A5: Secara teori, bisa. Jika stablecoin berlisensi terintegrasi secara teknis ke ekosistem DeFi, mereka dapat berfungsi sebagai jaminan berkualitas tinggi dan menarik modal institusi ke pasar peminjaman on-chain, derivatif, dan lainnya. Namun, sebagian besar protokol DeFi saat ini menerima stablecoin non-komplian, sehingga integrasi stablecoin berlisensi memerlukan penyesuaian di tingkat protokol dan menghadapi ketidakpastian terkait sikap regulator terhadap "aset teregulasi di lingkungan terdesentralisasi."
Q6: Risiko sistemik apa yang dapat timbul dari bankifikasi stablecoin?
A6: Risiko utama meliputi: jika penerbit berlisensi menghadapi krisis cadangan, kontagion dapat menyebar ke sistem perbankan; efek substitusi dengan deposito bank dapat mempengaruhi stabilitas liabilitas bank komersial dan transmisi kebijakan moneter; pengelolaan private key berskala besar berisiko peretasan dan penipuan internal; dan dalam pasar ekstrem, aset cadangan mungkin tidak dapat dilikuidasi cukup cepat untuk memenuhi permintaan penebusan.
Q7: Bagaimana sikap regulasi China terhadap stablecoin?
A7: Berdasarkan pemberitahuan bersama delapan lembaga pemerintah pada Februari 2026, semua aktivitas terkait mata uang virtual (termasuk stablecoin) dianggap sebagai aktivitas keuangan ilegal di China dan dilarang keras. Entitas domestik juga sangat dibatasi dalam menerbitkan mata uang virtual di luar negeri, kecuali dengan persetujuan regulator dan melalui infrastruktur keuangan yang ditunjuk. Akibatnya, stablecoin berlisensi tidak dapat beredar secara legal di China.

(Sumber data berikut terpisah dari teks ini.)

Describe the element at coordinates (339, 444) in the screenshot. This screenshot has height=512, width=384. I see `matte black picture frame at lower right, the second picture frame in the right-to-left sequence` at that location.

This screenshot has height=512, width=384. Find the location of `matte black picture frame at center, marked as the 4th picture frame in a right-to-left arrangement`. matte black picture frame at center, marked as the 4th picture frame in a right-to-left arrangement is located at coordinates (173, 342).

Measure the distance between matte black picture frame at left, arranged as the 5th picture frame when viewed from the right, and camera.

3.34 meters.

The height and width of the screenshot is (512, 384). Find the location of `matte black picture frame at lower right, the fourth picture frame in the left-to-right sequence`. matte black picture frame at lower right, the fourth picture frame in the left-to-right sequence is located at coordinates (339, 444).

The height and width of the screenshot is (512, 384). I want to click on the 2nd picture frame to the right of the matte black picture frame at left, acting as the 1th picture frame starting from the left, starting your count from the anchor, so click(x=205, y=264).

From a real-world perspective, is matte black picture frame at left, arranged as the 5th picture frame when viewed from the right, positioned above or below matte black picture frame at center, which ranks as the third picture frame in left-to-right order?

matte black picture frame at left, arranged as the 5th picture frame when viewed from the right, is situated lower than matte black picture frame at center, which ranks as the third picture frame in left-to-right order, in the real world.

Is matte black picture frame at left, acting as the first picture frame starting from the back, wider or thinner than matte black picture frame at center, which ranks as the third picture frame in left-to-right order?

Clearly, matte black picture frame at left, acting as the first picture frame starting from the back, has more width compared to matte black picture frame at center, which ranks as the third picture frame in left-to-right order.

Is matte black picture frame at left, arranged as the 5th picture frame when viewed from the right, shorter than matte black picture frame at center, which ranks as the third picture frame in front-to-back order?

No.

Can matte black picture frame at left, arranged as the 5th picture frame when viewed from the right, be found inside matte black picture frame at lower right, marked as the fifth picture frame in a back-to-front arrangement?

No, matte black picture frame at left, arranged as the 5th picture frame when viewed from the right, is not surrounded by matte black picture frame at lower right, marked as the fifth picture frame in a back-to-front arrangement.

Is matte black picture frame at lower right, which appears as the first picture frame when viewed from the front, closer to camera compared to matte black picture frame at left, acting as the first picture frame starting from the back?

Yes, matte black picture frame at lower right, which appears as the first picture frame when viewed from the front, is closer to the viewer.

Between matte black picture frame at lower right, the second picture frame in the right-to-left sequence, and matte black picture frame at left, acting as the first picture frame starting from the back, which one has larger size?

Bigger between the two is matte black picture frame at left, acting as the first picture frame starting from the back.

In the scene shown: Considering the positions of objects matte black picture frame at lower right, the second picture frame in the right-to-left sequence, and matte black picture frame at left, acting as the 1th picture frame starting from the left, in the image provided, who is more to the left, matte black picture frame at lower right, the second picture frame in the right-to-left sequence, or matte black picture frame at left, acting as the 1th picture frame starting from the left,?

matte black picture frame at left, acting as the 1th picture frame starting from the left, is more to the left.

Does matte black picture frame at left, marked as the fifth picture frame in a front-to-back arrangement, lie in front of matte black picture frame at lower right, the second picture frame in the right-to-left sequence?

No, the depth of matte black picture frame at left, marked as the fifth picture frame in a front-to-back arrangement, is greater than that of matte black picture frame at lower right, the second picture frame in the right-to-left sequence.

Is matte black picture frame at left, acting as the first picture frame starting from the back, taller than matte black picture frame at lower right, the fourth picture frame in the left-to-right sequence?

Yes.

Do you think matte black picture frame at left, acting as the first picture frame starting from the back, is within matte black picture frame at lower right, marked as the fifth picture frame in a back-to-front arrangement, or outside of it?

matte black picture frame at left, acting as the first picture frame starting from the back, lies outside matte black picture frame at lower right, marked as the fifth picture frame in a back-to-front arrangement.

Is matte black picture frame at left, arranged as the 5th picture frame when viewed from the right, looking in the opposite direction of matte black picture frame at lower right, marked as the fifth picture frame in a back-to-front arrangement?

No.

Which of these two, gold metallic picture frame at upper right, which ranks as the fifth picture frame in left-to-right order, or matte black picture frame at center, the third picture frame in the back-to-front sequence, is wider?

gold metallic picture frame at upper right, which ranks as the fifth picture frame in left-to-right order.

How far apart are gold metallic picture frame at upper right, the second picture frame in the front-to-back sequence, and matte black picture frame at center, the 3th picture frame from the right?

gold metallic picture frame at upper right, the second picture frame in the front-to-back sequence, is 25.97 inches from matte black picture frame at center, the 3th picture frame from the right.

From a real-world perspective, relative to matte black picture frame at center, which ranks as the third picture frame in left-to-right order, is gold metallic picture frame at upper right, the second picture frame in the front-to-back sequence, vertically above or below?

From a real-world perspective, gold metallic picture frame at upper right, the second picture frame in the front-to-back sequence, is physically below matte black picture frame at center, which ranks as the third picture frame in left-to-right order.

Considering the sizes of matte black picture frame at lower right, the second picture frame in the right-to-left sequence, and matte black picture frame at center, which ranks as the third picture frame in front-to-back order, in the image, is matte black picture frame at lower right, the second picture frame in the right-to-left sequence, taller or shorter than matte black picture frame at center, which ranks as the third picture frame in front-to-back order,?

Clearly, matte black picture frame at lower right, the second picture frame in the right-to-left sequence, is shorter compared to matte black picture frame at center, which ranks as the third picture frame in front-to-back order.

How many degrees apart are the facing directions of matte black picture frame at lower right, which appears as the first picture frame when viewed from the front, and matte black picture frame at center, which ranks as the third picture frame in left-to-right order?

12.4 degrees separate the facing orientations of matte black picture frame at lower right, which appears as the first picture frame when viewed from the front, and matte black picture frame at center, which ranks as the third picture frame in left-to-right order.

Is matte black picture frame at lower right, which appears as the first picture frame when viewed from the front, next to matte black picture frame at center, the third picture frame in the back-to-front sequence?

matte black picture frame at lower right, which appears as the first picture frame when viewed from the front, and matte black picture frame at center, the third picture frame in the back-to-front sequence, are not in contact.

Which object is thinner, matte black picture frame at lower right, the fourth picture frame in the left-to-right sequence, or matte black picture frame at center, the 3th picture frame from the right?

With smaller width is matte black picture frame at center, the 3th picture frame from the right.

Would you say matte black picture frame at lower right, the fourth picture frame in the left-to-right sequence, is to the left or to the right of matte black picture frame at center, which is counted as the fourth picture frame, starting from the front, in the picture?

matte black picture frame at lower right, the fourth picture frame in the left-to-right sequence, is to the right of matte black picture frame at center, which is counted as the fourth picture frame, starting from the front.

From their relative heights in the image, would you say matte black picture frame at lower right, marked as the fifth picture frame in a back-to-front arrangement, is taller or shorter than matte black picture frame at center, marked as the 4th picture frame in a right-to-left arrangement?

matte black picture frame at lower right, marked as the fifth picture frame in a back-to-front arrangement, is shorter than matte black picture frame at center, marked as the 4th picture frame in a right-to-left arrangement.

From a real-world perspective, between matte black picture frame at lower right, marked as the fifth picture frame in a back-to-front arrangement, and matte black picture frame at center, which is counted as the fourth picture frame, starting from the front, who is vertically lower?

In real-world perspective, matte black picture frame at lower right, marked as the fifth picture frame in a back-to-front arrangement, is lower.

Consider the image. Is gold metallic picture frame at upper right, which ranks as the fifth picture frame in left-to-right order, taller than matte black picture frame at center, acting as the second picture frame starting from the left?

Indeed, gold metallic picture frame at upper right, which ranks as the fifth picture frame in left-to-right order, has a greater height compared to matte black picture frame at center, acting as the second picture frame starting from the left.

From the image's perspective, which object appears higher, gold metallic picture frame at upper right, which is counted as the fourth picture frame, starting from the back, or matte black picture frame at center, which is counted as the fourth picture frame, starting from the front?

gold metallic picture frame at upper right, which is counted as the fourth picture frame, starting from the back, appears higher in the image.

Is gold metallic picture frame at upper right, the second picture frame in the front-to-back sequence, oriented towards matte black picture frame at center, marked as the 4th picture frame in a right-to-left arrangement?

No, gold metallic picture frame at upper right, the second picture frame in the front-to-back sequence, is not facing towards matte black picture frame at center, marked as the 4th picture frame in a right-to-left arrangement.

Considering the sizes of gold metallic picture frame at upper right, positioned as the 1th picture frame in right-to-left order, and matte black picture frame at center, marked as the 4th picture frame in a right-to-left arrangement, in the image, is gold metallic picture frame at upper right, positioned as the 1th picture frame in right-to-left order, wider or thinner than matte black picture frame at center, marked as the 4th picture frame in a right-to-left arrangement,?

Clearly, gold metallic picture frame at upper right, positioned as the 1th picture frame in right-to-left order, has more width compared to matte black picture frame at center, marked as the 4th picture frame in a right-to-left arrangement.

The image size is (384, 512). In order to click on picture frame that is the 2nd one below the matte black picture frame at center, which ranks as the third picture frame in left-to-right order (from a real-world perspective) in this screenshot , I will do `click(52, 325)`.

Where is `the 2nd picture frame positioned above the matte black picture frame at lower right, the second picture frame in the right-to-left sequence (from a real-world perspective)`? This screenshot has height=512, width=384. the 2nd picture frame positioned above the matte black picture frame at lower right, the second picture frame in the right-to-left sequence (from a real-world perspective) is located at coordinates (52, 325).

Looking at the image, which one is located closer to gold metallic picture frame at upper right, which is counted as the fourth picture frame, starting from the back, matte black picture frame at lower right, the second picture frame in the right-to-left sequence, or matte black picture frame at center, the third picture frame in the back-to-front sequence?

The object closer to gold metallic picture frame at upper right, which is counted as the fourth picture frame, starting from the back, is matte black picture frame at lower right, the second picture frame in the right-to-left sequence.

Q8: Tren baru apa yang mungkin muncul dalam regulasi stablecoin tahun depan?
A8: OCC dan Federal Reserve diperkirakan akan memperjelas aturan tentang komposisi aset cadangan, frekuensi audit, dan koordinasi regulasi lintas negara. Lebih banyak negara dapat mengadopsi kerangka regulasi stablecoin ala AS. Organisasi internasional seperti Bank for International Settlements mungkin menerbitkan pedoman regulasi global, mendorong harmonisasi regulasi lintas negara.